Translation:You like an apple.

January 5, 2013



I'm jumping ahead a bit, but would a use of the conditional had been wrong here? You like / are liking an apple doesn't make as much sense as "You'd like an apple", especially in the plural.

I can't wait for sentences that make sense! :D


When learning languages the early stages are full of sentences that nobody would ever say in real life. And "you like an apple" does not mean the same thing as "you would like an apple"


what is the difference in pronounciation of "Er" and "Ihr" ? they sound exactly the same to me.


Er mean he, and Ihr mean you guys. Also, er sounds more like "air" and Ihr sounds more like "ear"


thanks :) will keep the tip in mind next time on.


Why can't I have 'You all like an apple'?


It could mean that, too. Maybe duolingo doesn't accept the answer because you'd rather just say 'you like an apple' in English.


I agree. I was taught that it meant "You guys," not just You


I was taught "ihr" meant 'her', like "Ihr Familienname ist Brown" which means "Her last name is Brown"


Right, ihr also means her. But "Her like an apple" is not grammatically correct and "mögt" is the conjugation for second person plural, so "Her like an apple" cannot be the correct translation.


In this case it just takes some extra thought about it. It doesn't make as much sense to say that a group of people likes "an apple" as it does for just one person to.


Whatever makes more sense is not necessarily the correct translation, at least not on Duolingo.

With sentences such as 'Die Männer essen eine Erdbeere.', you would assume that it makes more sense for one man to eat a single strawberry, but that's not what the sentence is actually saying. The sentence is indeed saying that multiple men are sharing a single strawberry.


I just used that answer and it worked! maybe an update fixed this issue. I agree that answer makes more sense to me too.


what is the infinitive of moegt?


Is it just me, or does this horribly translate into english. I would never say "You like an apple" I would say "you like apples". Is it common to make statements like this in german where you refer to only the singular version of an object?


My thoughts exactly. It doesn't sound right at all.


And I'm not sure "You like an apple" is a good English phrase. Many phrases look odd to me.


what is the difference between "ihr moget einen apfel" and "....ein apfel"
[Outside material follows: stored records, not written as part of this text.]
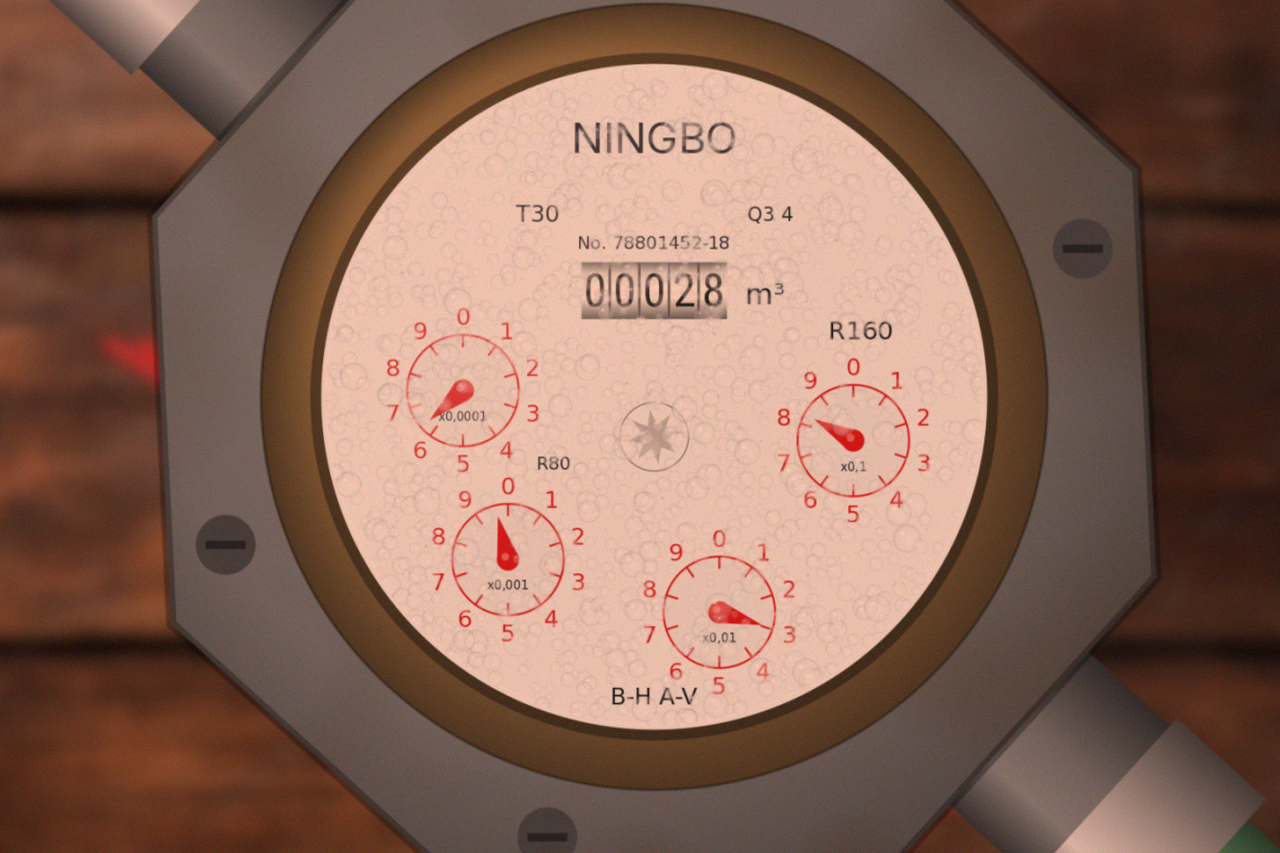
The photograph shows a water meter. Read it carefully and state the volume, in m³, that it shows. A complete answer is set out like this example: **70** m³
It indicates **28.8296** m³
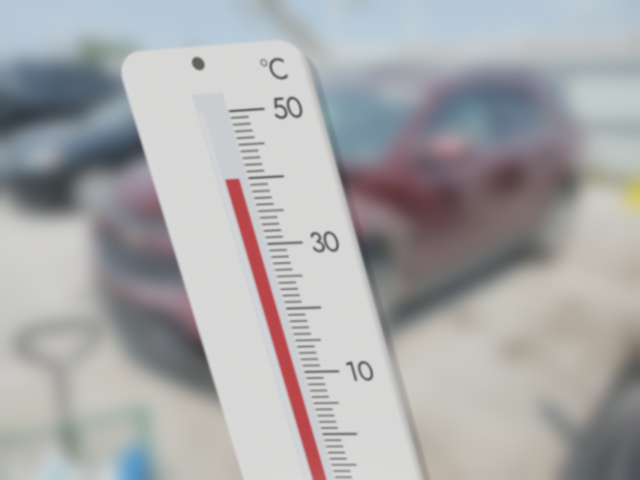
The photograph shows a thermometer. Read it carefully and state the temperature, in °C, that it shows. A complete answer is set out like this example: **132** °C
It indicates **40** °C
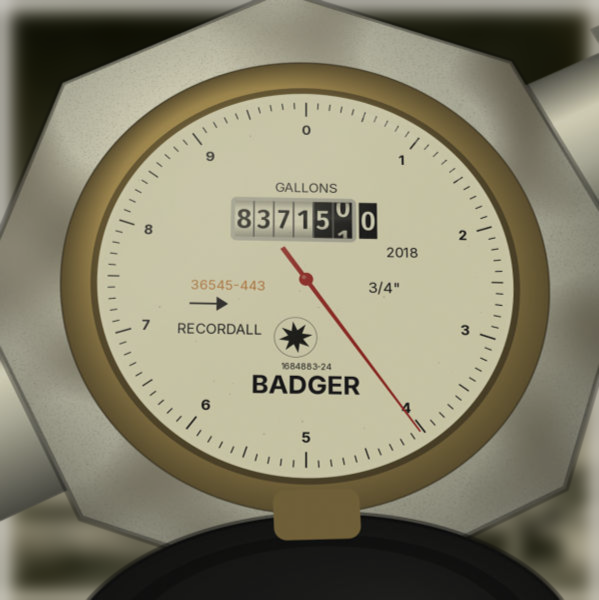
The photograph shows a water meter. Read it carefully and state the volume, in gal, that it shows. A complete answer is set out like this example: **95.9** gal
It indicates **8371504.0** gal
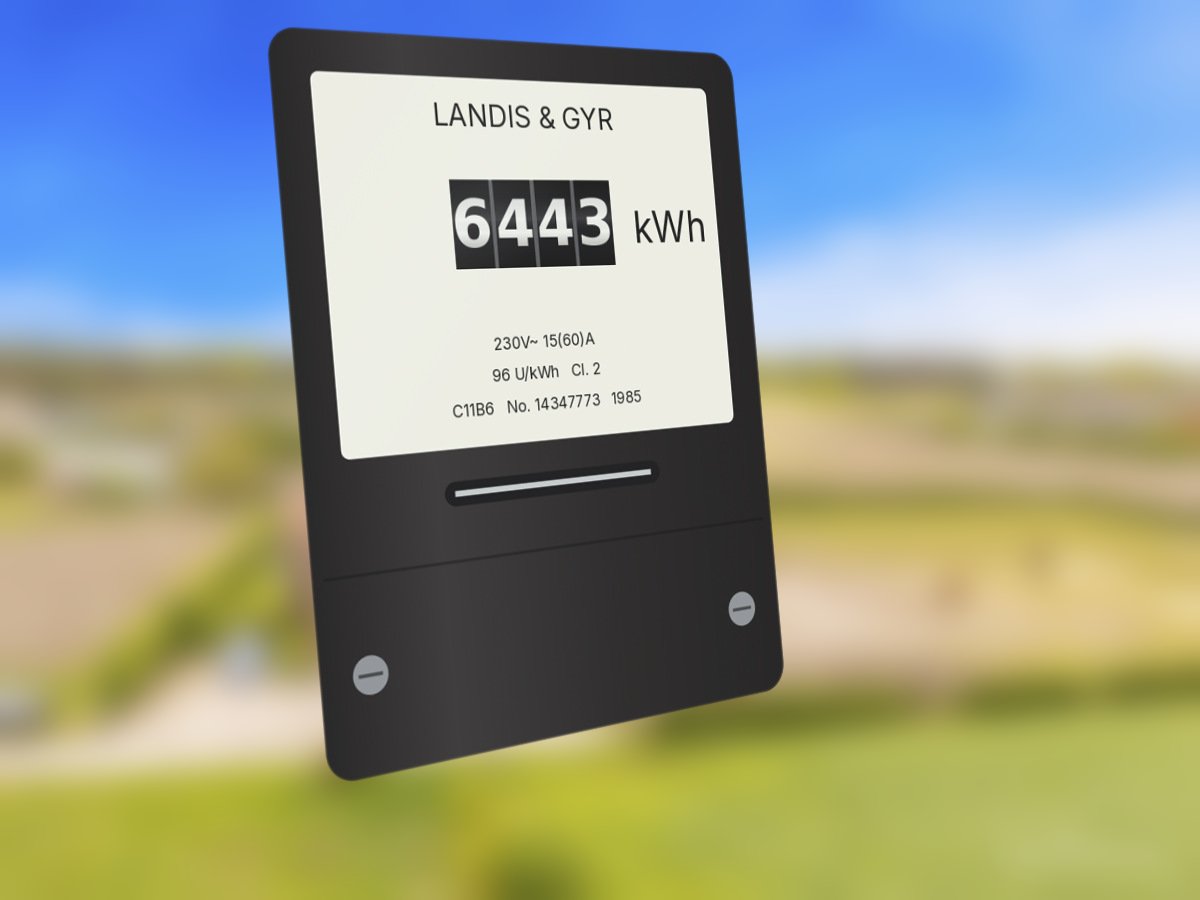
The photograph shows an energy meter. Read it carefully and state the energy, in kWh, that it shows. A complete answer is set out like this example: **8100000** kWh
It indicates **6443** kWh
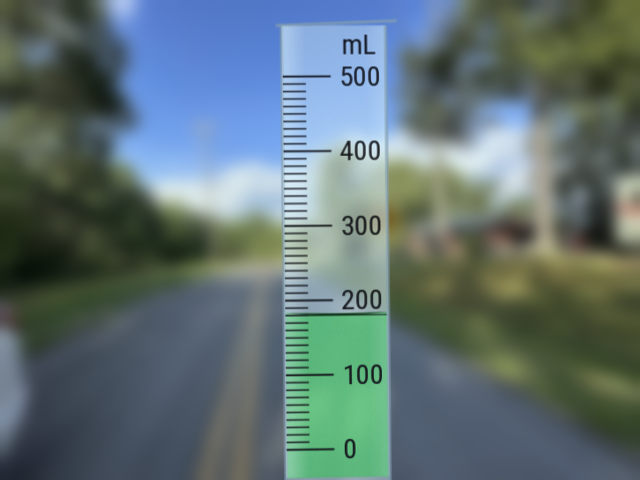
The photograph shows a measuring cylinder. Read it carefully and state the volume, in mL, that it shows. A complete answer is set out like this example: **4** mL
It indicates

In German, you use sometimes use a different form of ein, depending on both gender and whether you're referring to the subject or object. Einen is used with the object (in this case "apple") only when the object is masculine - neuter objects use ein. However, ein is used for the subject when it is masculine or neuter. For example, "Ein Hund isst einen Hund" (Hund is masculine). Ein Kind isst ein Kind ( Kind is neuter). (Sorry for the graphic examples, but they haven't used many verbs yet, and "to be" is an exception to this rule - there you don't use einen)


Is this the same as when you switch "die" with "den"?


Why doesn't the hover over let you see the conjugate button on mögt?


Ugh, some of the phrases on here are wonky as hell. There are ZERO situations when "You like an apple" would make any sense.


Dave and Mary like to have a banana for lunch, whereas you like an apple.


Haha, it seems people really agree that this is a very stupid phrase to have here. They should've saved it for something like, "Would you like an apple?" or something to that effect. This is just... awkward.


How can mogt, and mogen both mean like? (btw I can't add the umlauts on here!)


Mögt is conjugated to the prenoun ihr, whereas mögen is in the infinitive. It's like I go and he goes. It's the same verb just conjugated differently :) hope I helped.


Thanks :) I've also realised theres a 3rd 'like' - magst, so how do I remember all 3? Eeeek!


Usually german verbs conjugate similarly.. Like with an st on the end for the du pronoun. You just gotta learn until it's natural I suppose, all worth it though


You like an apple?... They should use better sentences


You would like an apple. maybe. You like an apple doesn't make sense.


Would never have thought to but 'guys' in and lost a heart. :(


In English you is both plural and singular. That I got this wrong because I didn't include "guys" is absurd.

[deactivated user]

    What is the difference between "Ihr" and "Du"?


    Why do they not use the word "mag" in this sentence?


    does "Ihr mögt deinen Apfel" sound different?


    It would seem that enough people here have the same opinion that this sentence doesn't make any sense. If it makes sense in German to native speakers, and it is in fact something you would say, then it would in my opinion be better to translate this to comprehensible English. Because regardless of how correct the German is, or isn't, the English phase is something we would never ever say, ever. Ever. It doesn't make any sense at all and this translation is repeated in various forms though out this module.

    So what does this sentence really mean in German?


    You need to make a proper question out of this to have it make sense: "Would you like an apple?" The example is not a complete sentence.


    It is a complete sentence. I think it is just that it sounds like something you're not likely to say. I think it is Duo's intent to throw unlikely sentences in from time to time to test whether we understand the principles behind forming the sentences. It is easier to guess the correct result when the sentence is something you would normally say.